The greyness of that Stormont Sunday was a perfect match for the political mood.
October 13 marked 1000 days without government here. It will soon be three years since that dramatic collapse of the political institutions in January 2017.
So, last Sunday, 1000 people lined that Stormont walk that leads to Parliament Buildings on the hill; there to deliver their message: We deserve better.
MLAs with whom I chatted were expecting Secretary of State Julian Smith to announce some “push” this week; the next and latest effort at restoring those broken institutions.
Eyebrows were being raised. Mostly about the timing and the motivation behind this latest initiative.
In whose interest are these talks – up against the October 21 date when new laws introducing same-sex marriage and access to abortion services come into effect in Northern Ireland?
There is something crass about the framing of these latest Stormont negotiations and the use of the abortion issue and debate to apply pressure in some political play.

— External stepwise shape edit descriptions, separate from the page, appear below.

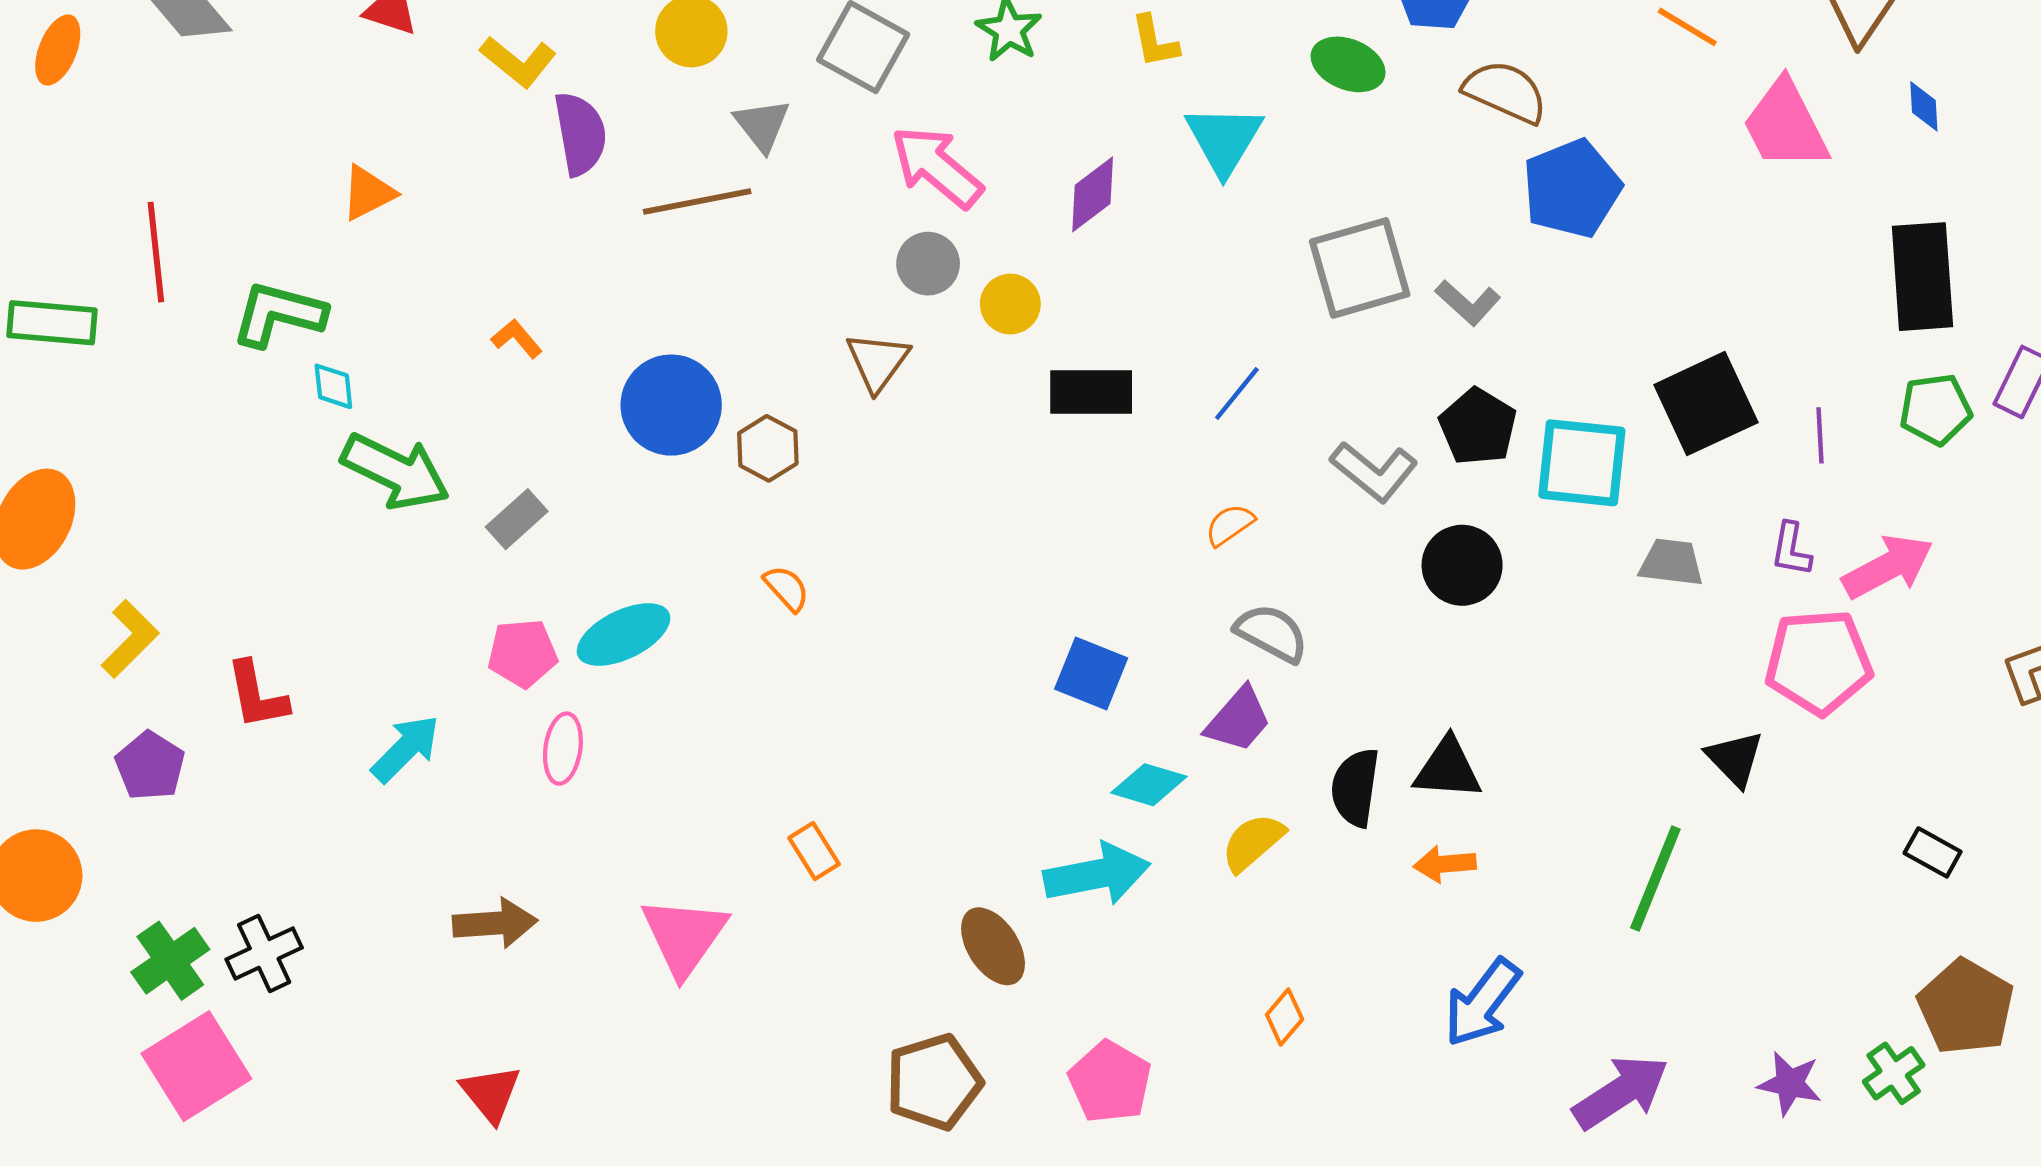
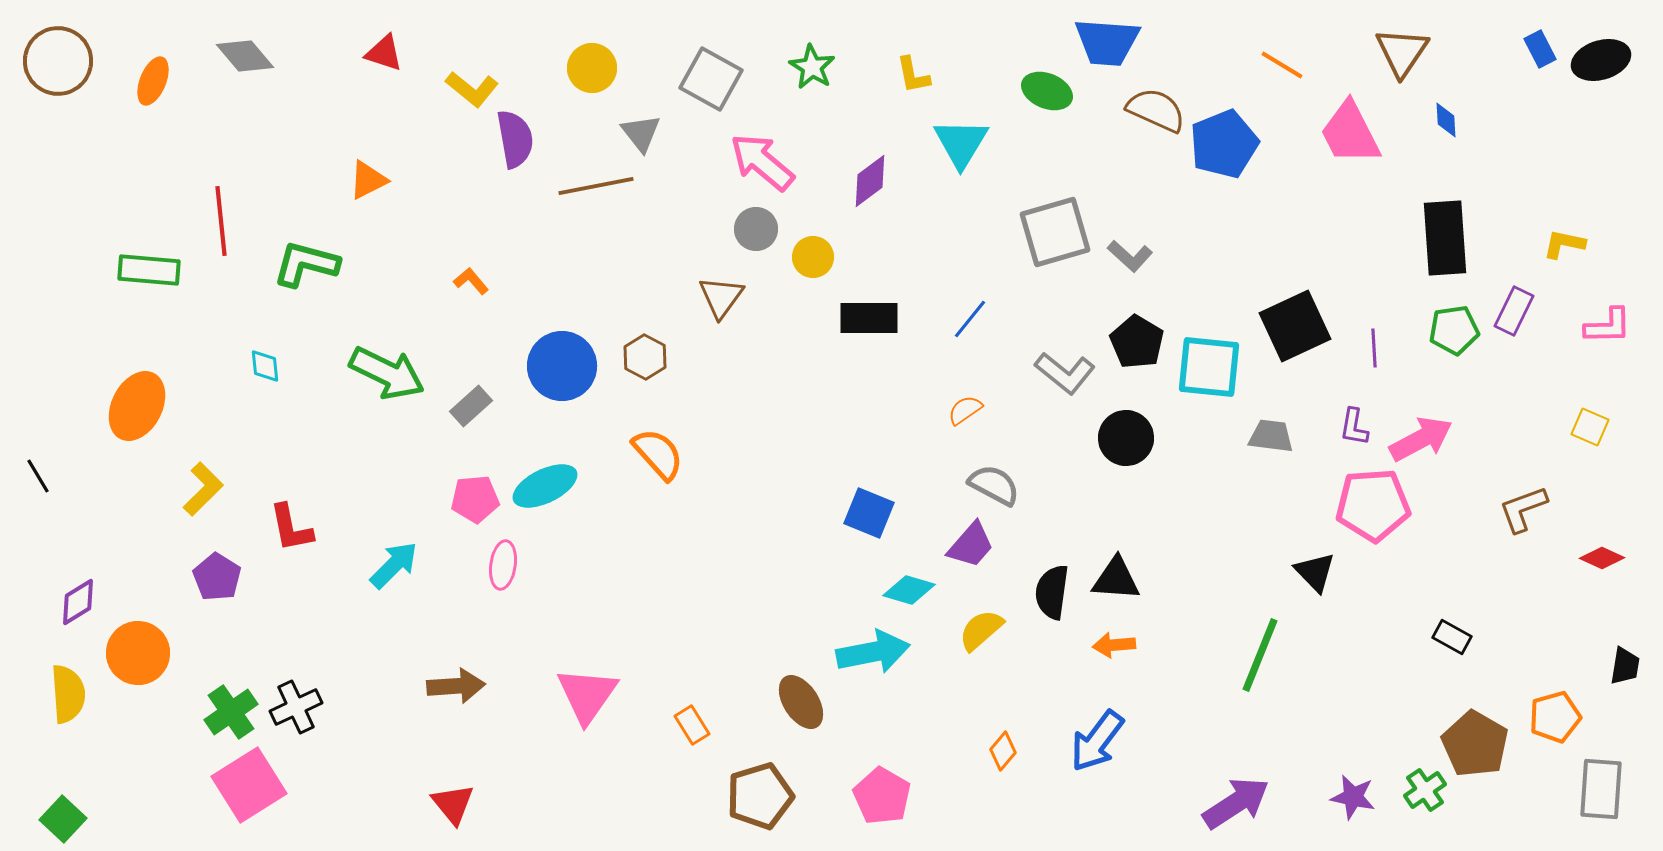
blue pentagon: (1572, 189) -> (1224, 144), moved
cyan diamond: (333, 386) -> (265, 366), moved
blue circle: (671, 405) -> (562, 366), moved
orange semicircle: (787, 588) -> (658, 454), size x1.6
orange rectangle: (814, 851) -> (692, 725), moved
blue arrow: (1482, 1003) -> (1097, 741), moved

The general and wide view is that it is the DUP that is under most pressure on this issue and, on a different stage, on Brexit.
Hours after leaving Stormont on Sunday, I was told about meetings last week between the DUP and loyalists and, in follow-up conversations, a range of loyalist sources told me the discussions were mainly about Brexit.
“I think we’re f***ed,” one of the loyalists involved in those conversations told me – “and if we get thrown under the bus, the DUP’s going to be seen as the driver.”
No one, with any certainty, knows if a deal will be reached, to what Boris Johnson might agree, but that loyalist source continued:
“Whatever is going to happen, they [the DUP]need to answer the questions before they are asked. Is it a good deal? Is it a bad deal? Is it the only deal?
“If Sinn Fein think it’s all right, loyalists will think it’s all wrong,” he said.
I was told that loyalists Jimmy Birch, Jackie McDonald and Matt Kincaid met DUP leader Arlene Foster and some of her senior party colleagues last Wednesday.
I made numerous attempts on Monday to contact directly two DUP members said to have been involved. There was no reply.
Loyalists Winston Irvine, Harry Stockman with others were involved in a separate meeting.
Loyalists are also exploring ways for their concerns to be communicated and heard outside of Northern Ireland, within Parliament and in Downing Street. A means of achieving some interlocutor-type conversations and dialogues is currently being explored. On this, nothing has yet been finalised.
With Brexit, there is so much uncertainty, and all of that will play into this latest Stormont talks effort scheduled for Thursday and Friday. Not just Brexit, but everything else. With the publication of News Letter Political Editor Sam McBride’s book, RHI is back in the mix. Legacy has become a mess. An election is expected and that narrows the space for compromise. What would any Irish language package include?
This is the frame for these latest talks. So, what chance success in the here-and-now?
“That ship has sailed,” one source responded.
Another commented: “I don’t think for one second this will get done.”
We will know by the weekend whether this latest initiative is going anywhere.